Retirement is one of the most important and often neglected financial phases of anybody’s life. When you start your rest after years of hard work, you should be able to live a life filled with peace and for that, you will need a corpus that can financially safeguard you after your income has stopped. This is where a retirement portfolio becomes extremely important. While a lot of people understand the importance of having a sound portfolio for your retirement fund, there is still some confusion regarding what its contents should be. Let’s explore the same and find an answer through this article.

Fixed-income instruments

Since most people understand the importance of having a retirement corpus, a higher number of people choose fixed-income instruments as a default choice for their retirement investment. The plus side here is that fixed-income instruments, like a fixed deposit or a government bond, come with almost no risk since they are not market-linked. Furthermore, you can use calculators to find exactly what you will earn and this can make financial planning easier. But one big downside here is that these fixed-income investment options often fail to offer superior returns as a market-linked investment does. Of course, there will be more risk associated with investing in instruments that are linked and dependent on the stock market, but this risk is often offset by the huge potential they carry. For instance, while a fixed deposit can give you an interest rate between 6% to 9% per annum, an equity investment, for example, ELSS, could give you about 15% to 20% returns per annum, on an average.

But that doesn’t mean you should go overboard and park all your money in equities. Instead, what could work is a diverse and dynamic portfolio that takes into account your age, financial status, and market conditions.

Take more risk when you can afford

Experts say you can afford to take more risks when you’re younger. This is because you might have a lot of investing years in front of you and minor setbacks can be offset by long term returns. Hence, at a younger age, it is advisable to invest more in equities so that your money is given a chance to grow. As you age and your responsibilities grow, you can switch slowly to more and more low-risk investments. Although the key here is to start early, a lot of investors delay starting their retirement portfolio thinking they still have time. But starting early could give you a great advantage and help you grow your money substantially.
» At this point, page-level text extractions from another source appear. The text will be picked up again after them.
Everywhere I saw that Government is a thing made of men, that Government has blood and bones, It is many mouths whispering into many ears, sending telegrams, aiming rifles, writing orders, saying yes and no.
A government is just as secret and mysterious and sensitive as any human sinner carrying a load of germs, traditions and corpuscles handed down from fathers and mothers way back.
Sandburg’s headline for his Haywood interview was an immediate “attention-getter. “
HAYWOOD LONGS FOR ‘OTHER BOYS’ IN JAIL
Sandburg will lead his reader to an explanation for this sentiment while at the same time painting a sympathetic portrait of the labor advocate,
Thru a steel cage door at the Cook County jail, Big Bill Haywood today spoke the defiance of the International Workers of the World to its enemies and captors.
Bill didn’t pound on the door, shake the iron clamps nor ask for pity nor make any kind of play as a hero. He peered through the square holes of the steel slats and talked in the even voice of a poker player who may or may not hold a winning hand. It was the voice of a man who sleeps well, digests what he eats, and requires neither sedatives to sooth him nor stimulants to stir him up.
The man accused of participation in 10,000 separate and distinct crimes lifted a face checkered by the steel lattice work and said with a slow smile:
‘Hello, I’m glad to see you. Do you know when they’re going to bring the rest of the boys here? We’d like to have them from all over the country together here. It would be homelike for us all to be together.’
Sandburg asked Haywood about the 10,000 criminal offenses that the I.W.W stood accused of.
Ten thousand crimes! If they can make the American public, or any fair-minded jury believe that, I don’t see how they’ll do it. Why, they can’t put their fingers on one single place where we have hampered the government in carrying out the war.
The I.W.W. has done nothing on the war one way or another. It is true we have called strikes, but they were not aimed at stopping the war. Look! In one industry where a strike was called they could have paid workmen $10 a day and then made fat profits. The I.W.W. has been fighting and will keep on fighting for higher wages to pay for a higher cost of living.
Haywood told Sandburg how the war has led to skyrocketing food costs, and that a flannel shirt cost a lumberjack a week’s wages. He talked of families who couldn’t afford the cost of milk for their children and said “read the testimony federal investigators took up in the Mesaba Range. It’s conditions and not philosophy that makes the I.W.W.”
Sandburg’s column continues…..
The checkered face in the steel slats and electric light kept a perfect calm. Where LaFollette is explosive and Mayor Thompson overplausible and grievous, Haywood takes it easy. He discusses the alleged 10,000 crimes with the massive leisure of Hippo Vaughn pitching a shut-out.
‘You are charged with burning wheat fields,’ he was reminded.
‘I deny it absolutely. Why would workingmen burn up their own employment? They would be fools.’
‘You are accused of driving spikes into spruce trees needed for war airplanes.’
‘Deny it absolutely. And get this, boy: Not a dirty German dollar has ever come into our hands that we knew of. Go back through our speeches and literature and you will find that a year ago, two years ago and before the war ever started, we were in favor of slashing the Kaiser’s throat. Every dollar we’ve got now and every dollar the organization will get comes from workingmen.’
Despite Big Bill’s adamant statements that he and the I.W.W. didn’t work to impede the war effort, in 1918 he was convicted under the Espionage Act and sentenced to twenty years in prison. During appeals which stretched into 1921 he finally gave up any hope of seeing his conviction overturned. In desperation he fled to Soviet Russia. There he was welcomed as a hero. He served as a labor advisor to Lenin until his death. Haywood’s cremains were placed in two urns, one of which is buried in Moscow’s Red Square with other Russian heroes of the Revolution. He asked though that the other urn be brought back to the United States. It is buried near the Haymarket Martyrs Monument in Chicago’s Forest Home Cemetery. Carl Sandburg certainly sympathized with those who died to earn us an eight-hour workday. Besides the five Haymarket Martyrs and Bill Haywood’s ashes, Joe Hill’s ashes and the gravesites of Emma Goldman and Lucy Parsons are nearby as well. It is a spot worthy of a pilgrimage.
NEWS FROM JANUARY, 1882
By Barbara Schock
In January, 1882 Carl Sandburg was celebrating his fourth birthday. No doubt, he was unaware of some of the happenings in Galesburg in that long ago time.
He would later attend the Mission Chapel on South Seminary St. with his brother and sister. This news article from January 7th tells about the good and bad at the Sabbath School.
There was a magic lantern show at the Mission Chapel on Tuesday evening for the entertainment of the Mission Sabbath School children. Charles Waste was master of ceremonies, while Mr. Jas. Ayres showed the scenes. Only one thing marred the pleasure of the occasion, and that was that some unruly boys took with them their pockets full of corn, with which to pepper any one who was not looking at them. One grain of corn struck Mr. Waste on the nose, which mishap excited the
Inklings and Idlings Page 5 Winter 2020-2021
Low risk fixed deposit alternatives

As the risk quotient decreases, you may be tempted to depend more on fixed deposits for a safer investment option. While this is completely valid, there are some alternatives that you could try, the main one being government bonds. Through government bonds, you can lend money to the government for different projects and earn interest till the date of maturity. This comes with lesser risk and often gives more returns than fixed deposits.

Building a retirement portfolio is arguably the most important financial activities that you should undertake. It not only helps you have a safe retirement life, but it can also help you and your family during rainy days.